I smile when I look back now and realise how naïve I was. It was my first major trip overseas and I arrived in Indira Gandhi International Airport, New Delhi at 9pm. I’d planned my three month itinerary for India well but I knew nothing about this city. I suddenly felt lost and out of my depth. Where was I going and how would I get there?
The simple answer was to take a taxi to a hotel but I was on a budget. I didn’t want to get ripped off by an unscrupulous taxi driver charging me an inflated fare to take me to overpriced hotel owned by his uncle. And it quickly occurred to me that although I knew the conversion rate currency, I didn’t really know what a rupee would buy me. As I sought a tourist information desk I was stopped by a ‘government’ employee who offered his assistance arranging transport and accommodation.

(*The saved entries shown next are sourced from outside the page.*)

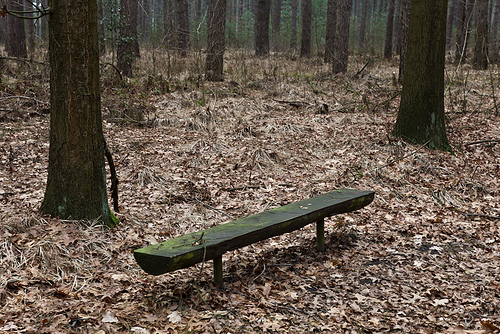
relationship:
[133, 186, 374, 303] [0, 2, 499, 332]
wooden bench in forest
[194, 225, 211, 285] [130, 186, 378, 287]
twig on wooden bench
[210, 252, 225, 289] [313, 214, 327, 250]
chair stand for leg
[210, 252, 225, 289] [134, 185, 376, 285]
chair stand for bench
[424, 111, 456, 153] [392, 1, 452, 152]
moss growing on base of tree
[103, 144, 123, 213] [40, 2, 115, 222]
branch leaning against tree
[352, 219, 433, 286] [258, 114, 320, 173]
leaves on ground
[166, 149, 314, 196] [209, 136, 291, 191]
leaves on ground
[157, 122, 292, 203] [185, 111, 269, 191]
leaves on ground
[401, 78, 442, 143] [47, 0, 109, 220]
trunk of a tree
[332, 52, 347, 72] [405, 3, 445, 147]
trunk of a tree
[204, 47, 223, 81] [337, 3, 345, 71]
trunk of a tree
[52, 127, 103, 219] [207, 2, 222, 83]
trunk of a tree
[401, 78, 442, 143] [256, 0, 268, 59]
trunk of a tree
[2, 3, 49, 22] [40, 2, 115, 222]
branch of a tree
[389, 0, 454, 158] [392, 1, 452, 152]
trunk of a tree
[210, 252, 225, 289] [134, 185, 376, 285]
chair stand of bench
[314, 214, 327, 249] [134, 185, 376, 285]
leg of bench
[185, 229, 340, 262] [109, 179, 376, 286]
leaves under bench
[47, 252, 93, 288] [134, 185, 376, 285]
leaves to left of bench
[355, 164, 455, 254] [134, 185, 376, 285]
leaves to right of bench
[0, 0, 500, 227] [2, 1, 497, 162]
trees in background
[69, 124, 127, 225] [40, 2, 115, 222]
branch against tree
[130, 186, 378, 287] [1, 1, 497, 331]
wooden bench in park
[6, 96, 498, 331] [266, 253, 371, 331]
leaves on floor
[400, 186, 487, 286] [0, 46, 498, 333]
leaves on floor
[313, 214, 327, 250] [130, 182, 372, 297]
leg of bench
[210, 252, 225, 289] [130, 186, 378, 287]
chair stand on wooden bench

And so began a steep learning curve of hearing stories about it being ‘festival time’ in India. Accommodation was tight and the transport was fully booked. The only real option he told me was to stay in a hotel three times more expensive than I wanted and travel around by private car and driver. With the benefit of hindsight, I can see that I was being caught in a web of deceit. Inexperience was part of the problem but I made one critical error: I didn’t have a guidebook.
If I had that time over again things would be very different. I’d have read the guidebook on the plane and have been fully prepared for my destination. Arriving in the airport I would have known my ideal transport and accommodation options and more importantly, how much I should pay for them. The following day I would have begun my sightseeing instead of trying to find a cheaper hotel and having a guided tour organised for me. In short, I would have saved time, energy and money.

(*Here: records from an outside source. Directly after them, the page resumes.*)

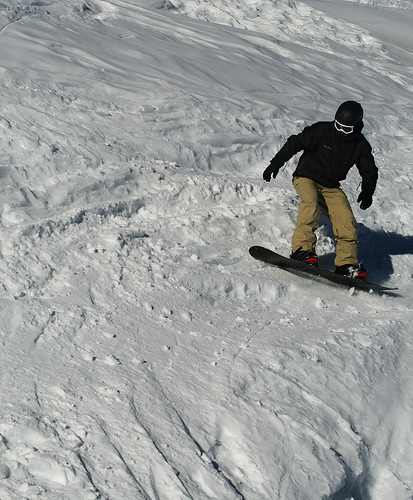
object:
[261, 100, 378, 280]
man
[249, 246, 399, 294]
snowboard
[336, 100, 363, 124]
hat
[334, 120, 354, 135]
goggles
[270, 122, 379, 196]
coat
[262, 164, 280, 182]
glove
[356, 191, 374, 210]
glove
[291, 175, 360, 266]
pants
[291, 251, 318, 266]
shoe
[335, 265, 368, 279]
shoe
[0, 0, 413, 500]
hill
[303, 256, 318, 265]
bottom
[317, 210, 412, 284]
shadow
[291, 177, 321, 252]
leg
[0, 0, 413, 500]
snow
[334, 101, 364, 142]
head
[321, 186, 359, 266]
leg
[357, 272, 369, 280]
bottom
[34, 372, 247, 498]
tracks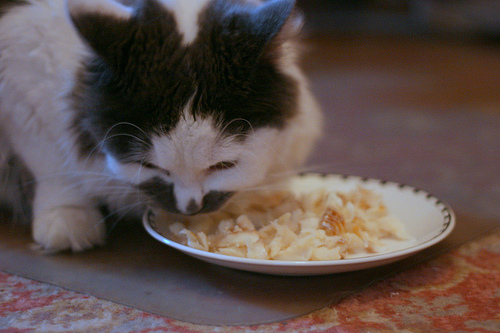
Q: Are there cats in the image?
A: Yes, there is a cat.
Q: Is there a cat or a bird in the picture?
A: Yes, there is a cat.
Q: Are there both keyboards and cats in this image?
A: No, there is a cat but no keyboards.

The lesson learned from all this was simple but very important. For every trip since I have used a guidebook both in my planning and everyday life on the road. I don’t necessarily agree with and use all their recommendations, but it is still a valuable tool. Apart from the obvious logistics, guidebooks also contain interesting historical and cultural information. The ease, convenience and time saved in not having to actively seek that out all helps to create a better travel experience.
There are a few travellers who question the need for a guidebook and argue that they have a more ‘authentic’ experience without one. I don’t know exactly what they mean by ‘authentic’. Do they mean travelling like the pioneering hippies of the 1960’s? If that’s what they prefer then I hope they are happy. Personally though, I’m happy following in the footsteps of others if it makes my life easier. Every traveller is different and there’s no right or wrong but personally I’d never leave home without my guidebook.